What can we do to avoid being led astray by the availability heuristic and imagination inflation? The most obvious remedy is simply to be cautious when estimating the probability of dramatic events. If images of such events come easily to mind, we can ask ourselves if it is because we have personally experienced many of them or because we have read about them on the internet or seen them on TV, or been exposed to them through some social media platform. Likewise, we can ask ourselves if such events loom large because they have occurred in our lives or because we have previously allowed our imagination to give them full rein.

The availability heuristic leads us both to overestimate the probability of dramatic events and to underestimate the likelihood of situations that are not so easy to picture.

Another one we need to watch during risk discussions, especially in risk assessments, is probability neglect. This results when a hazard stirs a strong emotion in the individual. What happens then is those involved in the risk discussion will tend to overestimate the likelihood of the hazard manifesting. They will assess risk in a way that reflects their wish to avoid the hazard manifesting.
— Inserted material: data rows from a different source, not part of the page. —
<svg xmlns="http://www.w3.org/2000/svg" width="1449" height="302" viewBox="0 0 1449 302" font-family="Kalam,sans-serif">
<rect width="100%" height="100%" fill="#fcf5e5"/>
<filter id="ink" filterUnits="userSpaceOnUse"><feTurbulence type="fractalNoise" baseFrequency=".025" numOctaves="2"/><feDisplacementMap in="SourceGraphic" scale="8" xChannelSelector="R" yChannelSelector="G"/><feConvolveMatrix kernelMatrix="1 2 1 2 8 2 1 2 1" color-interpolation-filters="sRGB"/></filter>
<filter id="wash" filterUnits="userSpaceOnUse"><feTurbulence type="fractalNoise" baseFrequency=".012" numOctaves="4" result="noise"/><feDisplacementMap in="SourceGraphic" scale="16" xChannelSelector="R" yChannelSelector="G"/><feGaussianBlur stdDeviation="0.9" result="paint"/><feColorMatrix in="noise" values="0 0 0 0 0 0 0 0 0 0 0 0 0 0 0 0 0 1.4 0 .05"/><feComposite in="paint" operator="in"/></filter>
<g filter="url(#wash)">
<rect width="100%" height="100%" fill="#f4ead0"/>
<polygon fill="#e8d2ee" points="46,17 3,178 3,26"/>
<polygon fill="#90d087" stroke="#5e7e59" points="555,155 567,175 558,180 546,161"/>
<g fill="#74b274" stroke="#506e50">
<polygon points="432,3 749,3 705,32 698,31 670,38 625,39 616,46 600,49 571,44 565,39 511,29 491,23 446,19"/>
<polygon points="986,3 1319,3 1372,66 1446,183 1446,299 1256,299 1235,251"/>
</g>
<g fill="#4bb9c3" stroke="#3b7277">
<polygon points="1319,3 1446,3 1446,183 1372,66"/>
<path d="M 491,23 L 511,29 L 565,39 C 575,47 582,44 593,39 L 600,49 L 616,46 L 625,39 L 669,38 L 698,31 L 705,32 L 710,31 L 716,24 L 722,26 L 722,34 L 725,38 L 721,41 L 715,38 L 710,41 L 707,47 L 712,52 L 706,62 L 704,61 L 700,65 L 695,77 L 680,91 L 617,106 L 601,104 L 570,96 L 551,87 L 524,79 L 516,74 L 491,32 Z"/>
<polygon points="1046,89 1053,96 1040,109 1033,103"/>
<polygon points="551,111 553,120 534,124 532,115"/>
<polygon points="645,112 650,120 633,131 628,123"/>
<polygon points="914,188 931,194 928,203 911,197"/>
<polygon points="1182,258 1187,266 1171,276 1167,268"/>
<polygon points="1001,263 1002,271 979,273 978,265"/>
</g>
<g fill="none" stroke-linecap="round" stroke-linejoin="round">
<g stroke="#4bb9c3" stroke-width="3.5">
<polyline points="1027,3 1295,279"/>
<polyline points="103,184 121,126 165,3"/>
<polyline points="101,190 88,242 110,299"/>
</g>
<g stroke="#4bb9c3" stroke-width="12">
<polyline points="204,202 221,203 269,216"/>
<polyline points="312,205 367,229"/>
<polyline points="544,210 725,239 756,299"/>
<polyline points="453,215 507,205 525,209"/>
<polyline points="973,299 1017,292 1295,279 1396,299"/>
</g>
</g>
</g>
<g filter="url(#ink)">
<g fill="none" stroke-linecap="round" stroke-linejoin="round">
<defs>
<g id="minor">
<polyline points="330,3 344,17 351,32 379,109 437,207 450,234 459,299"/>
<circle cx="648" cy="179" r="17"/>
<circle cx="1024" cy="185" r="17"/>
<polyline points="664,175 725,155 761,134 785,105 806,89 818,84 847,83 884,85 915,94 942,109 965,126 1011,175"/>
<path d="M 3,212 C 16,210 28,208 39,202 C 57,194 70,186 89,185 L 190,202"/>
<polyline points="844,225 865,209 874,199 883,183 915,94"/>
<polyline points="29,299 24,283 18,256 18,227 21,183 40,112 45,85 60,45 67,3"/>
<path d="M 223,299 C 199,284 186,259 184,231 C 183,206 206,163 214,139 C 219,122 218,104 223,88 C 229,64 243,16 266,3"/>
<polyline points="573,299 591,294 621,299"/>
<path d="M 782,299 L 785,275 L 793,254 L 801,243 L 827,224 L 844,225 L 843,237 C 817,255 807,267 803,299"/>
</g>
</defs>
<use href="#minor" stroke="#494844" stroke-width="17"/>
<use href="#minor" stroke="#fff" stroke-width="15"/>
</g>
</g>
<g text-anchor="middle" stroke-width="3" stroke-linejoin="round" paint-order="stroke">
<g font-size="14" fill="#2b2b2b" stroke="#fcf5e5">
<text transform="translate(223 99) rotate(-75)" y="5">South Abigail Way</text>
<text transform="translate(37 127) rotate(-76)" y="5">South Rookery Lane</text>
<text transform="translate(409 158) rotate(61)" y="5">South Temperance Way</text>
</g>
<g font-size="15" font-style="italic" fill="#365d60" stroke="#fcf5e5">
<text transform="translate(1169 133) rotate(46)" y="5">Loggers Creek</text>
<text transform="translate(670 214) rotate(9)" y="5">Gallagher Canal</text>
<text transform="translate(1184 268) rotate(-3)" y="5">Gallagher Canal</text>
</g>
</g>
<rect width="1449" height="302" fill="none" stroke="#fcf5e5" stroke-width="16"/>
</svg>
A conversation about controlling risk would not be complete without a quick discussion on the hierarchy of control and engineering risks out of the equation. I make the assumption that you are aware of the concept of the hierarchy of control. My point here is to not forget it. A final area that is often misunderstood is the use of procedures. I have talked about them under the expectations section of this chapter in detail but it is worth briefly revisiting that for a bit now. Procedures are rarely written in such a way as to be foolproof. They require their users to adapt to the unique situation in which they find themselves at work. Work practices also drift over time, with the way the work is being done today being different from how it used to be done. People pick up ways of working that may be easier or quicker and over time that becomes the way the work gets done. Drift can also appear as procedural drift in Work-As-Written, where we have tweaked procedures over time due to periodic reviews or changes after workplace incidents to the detriment of the level of control of the risks. We can end up with a procedure that misses the mark on critical controls and may actu- ally add risk to a task.
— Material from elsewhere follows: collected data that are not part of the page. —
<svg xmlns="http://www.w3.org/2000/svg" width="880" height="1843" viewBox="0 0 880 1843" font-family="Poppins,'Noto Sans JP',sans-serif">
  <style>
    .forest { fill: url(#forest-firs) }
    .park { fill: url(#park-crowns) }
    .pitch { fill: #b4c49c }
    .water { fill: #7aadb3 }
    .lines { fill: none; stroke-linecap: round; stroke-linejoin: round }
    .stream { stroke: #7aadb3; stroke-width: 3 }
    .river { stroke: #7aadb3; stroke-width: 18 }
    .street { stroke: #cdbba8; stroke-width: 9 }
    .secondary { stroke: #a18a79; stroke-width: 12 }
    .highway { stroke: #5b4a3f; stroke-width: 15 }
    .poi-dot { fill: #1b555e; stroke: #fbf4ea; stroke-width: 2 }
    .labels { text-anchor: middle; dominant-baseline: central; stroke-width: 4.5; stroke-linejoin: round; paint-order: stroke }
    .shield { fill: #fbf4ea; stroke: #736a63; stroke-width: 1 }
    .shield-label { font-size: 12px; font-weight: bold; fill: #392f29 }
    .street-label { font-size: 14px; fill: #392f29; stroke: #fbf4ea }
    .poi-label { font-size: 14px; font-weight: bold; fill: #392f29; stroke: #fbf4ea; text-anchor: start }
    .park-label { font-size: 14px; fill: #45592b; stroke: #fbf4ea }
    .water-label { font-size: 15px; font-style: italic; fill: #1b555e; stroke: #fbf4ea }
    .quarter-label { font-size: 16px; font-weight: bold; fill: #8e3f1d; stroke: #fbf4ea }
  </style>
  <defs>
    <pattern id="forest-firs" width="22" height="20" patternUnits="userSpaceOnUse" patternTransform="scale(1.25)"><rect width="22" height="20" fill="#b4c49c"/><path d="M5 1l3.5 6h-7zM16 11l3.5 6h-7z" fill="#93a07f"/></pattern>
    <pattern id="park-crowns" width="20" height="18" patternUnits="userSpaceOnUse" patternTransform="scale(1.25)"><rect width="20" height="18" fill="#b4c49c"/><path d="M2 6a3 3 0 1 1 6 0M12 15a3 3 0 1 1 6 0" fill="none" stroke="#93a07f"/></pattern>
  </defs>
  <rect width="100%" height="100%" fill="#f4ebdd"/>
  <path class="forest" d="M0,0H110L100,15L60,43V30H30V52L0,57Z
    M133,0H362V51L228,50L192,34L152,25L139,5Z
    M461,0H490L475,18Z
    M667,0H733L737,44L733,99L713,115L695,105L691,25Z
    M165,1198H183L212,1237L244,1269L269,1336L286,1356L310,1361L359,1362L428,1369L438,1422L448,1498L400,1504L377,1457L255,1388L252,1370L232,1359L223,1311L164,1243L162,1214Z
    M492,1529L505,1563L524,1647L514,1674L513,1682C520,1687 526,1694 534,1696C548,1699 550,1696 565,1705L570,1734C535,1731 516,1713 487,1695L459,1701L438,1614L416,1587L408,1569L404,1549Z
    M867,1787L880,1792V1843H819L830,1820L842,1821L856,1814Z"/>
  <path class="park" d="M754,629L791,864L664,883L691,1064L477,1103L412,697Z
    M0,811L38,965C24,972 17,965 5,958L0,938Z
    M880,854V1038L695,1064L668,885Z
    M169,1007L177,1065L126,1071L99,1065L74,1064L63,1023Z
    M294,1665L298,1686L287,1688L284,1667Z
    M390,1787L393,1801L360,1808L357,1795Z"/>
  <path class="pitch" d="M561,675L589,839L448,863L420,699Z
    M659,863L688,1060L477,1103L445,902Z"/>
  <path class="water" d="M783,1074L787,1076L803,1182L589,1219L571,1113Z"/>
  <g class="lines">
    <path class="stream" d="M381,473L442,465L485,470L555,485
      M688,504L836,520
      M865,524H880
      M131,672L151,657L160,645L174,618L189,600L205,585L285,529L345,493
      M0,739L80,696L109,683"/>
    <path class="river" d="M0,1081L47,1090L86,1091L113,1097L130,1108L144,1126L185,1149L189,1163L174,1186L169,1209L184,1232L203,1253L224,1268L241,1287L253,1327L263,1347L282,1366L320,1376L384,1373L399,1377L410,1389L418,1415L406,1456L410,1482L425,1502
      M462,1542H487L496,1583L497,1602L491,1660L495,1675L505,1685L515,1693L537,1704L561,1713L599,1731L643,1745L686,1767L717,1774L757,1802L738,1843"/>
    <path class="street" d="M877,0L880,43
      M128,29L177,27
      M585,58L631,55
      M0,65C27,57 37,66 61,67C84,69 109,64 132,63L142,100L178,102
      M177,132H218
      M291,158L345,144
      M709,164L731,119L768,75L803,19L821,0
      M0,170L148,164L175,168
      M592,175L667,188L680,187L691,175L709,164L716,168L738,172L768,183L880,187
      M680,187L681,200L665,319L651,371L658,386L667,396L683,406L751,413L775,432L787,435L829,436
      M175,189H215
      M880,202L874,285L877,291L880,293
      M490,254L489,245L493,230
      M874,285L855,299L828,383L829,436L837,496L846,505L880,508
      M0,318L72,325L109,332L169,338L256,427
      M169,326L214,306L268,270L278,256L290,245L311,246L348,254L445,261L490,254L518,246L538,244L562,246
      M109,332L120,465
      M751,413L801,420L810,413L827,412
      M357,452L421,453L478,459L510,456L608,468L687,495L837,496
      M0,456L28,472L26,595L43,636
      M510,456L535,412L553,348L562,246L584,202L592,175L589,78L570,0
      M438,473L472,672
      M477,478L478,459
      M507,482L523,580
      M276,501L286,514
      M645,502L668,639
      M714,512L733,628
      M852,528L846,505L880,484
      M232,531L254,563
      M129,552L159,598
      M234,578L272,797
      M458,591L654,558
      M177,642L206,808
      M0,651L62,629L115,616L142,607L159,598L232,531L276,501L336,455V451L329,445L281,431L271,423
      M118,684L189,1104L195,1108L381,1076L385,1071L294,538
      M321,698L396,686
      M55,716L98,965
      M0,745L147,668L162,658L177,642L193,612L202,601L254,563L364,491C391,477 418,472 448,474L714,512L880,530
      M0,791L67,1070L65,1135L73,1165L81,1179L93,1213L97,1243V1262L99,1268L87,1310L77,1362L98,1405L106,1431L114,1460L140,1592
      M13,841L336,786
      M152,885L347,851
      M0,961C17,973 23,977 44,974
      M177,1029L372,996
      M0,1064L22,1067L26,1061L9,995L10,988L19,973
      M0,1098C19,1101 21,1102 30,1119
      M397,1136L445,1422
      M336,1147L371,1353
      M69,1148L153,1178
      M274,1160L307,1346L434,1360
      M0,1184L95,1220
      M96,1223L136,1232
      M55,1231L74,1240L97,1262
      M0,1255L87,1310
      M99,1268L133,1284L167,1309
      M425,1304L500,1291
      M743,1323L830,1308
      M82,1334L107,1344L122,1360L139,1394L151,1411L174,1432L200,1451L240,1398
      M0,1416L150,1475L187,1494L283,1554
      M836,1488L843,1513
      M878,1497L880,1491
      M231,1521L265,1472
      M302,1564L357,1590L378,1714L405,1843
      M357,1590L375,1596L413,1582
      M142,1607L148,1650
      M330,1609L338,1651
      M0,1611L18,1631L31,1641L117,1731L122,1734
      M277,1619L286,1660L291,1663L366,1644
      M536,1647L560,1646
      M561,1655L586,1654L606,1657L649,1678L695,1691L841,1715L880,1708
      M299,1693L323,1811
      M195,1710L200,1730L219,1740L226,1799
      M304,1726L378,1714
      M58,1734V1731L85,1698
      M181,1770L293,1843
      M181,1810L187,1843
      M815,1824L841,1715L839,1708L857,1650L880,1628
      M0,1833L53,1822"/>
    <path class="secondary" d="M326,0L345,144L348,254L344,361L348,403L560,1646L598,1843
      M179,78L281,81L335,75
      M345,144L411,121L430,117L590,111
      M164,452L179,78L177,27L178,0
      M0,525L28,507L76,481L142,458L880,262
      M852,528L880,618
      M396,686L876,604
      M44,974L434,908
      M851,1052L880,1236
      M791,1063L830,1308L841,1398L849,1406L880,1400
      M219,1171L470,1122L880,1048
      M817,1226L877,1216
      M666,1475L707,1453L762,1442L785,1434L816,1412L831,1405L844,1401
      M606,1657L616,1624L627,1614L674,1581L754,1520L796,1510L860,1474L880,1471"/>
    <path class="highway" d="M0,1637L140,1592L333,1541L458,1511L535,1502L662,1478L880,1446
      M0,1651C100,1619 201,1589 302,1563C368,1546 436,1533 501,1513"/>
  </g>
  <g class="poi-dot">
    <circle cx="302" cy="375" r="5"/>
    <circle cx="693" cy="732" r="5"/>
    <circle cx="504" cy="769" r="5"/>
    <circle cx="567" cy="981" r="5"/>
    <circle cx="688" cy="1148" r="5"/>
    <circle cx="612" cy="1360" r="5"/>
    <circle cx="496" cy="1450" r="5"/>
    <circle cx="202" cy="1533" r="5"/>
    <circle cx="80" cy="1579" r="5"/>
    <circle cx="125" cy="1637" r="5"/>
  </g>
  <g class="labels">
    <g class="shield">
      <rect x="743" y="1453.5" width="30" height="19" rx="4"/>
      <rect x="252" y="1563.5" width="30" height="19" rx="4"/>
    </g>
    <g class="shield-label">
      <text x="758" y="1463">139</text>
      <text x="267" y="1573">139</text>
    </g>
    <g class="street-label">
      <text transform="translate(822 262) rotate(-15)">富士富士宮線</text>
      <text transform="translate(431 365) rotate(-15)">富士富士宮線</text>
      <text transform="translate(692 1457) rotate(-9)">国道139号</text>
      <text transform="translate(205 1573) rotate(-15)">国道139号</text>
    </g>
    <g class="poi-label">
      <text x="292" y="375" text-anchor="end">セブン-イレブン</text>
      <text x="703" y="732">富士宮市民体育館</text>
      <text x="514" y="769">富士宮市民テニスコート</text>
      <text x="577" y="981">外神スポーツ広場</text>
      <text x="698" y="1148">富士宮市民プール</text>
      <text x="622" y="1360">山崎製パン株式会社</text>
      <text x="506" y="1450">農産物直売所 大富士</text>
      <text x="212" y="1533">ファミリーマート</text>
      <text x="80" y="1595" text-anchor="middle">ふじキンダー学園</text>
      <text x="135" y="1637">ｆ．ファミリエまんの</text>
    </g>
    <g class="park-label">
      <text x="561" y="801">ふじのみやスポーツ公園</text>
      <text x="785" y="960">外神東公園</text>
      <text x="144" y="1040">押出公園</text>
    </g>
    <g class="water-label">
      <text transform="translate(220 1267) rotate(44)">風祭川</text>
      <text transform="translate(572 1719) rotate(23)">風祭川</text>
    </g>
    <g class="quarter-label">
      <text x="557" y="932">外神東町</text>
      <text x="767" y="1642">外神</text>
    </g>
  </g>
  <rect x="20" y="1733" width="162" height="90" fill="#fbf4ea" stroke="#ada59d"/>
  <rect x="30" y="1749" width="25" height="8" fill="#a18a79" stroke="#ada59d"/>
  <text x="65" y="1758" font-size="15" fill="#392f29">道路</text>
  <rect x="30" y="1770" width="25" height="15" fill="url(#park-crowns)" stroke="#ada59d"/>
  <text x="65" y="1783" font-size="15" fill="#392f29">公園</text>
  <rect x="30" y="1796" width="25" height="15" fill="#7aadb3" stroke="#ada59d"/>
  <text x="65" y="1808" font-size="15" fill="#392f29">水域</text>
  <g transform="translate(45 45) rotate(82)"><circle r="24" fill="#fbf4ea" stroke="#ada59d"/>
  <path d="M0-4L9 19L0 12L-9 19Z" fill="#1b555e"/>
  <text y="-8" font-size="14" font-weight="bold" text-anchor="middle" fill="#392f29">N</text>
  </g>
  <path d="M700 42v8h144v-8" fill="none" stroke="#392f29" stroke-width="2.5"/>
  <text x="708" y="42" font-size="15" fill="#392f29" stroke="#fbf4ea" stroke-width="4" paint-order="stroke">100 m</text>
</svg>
To help with understanding and keeping in mind what needs to go right and what might go wrong, we can prompt people to ask themselves questions similar to those below:

  • How do I normally get this trigger step or critical step right?
  • Do I have a plan to make sure everything continues to go right?
  • Am I doing enough telegraphing deliberate action?
  • What is in the line-of-fire that can seriously bite me?
  • How do I work within the housekeeping as it currently is?
  • What is going on around me – including any simultaneous operations (SIMOPS: SIMultaneous OPerations) and will I impact it, or will it impact me?
  • What is going on in relation to Material or Fatal Risks – critical controls that I should be considering? Is anything I am doing related to a Bow-Tie or Material Risk/Catastrophic Risk?
  • Are there any anomalies in the workplace that do not appear to have been there before? What stands out as different?
  • Do I have prompts to help me understand and be aware of the critical risks?
  • What devices or elements provide me with alarms and warnings when danger is imminent?
  • Do I have a plan if something does go wrong?
  • What if … ?
  • What usually goes right here, but may not today?
  • What will happen to me and the team if we do not control the risks?

Key Takeaway: Controlling risk is all about maintaining a balance. You need to consider: why people are doing what they’re doing; what their level of situational awareness is; what the level of risk awareness is; what their mental models are; what they put into their planning activities; the risk control measures they choose (hierarchy of control for example); their expectations regarding failures; preserving options; being mindful; and, of course, what tools and equipment, procedures, and systems they need to use. And this is, of course, all led through authentic leadership. work).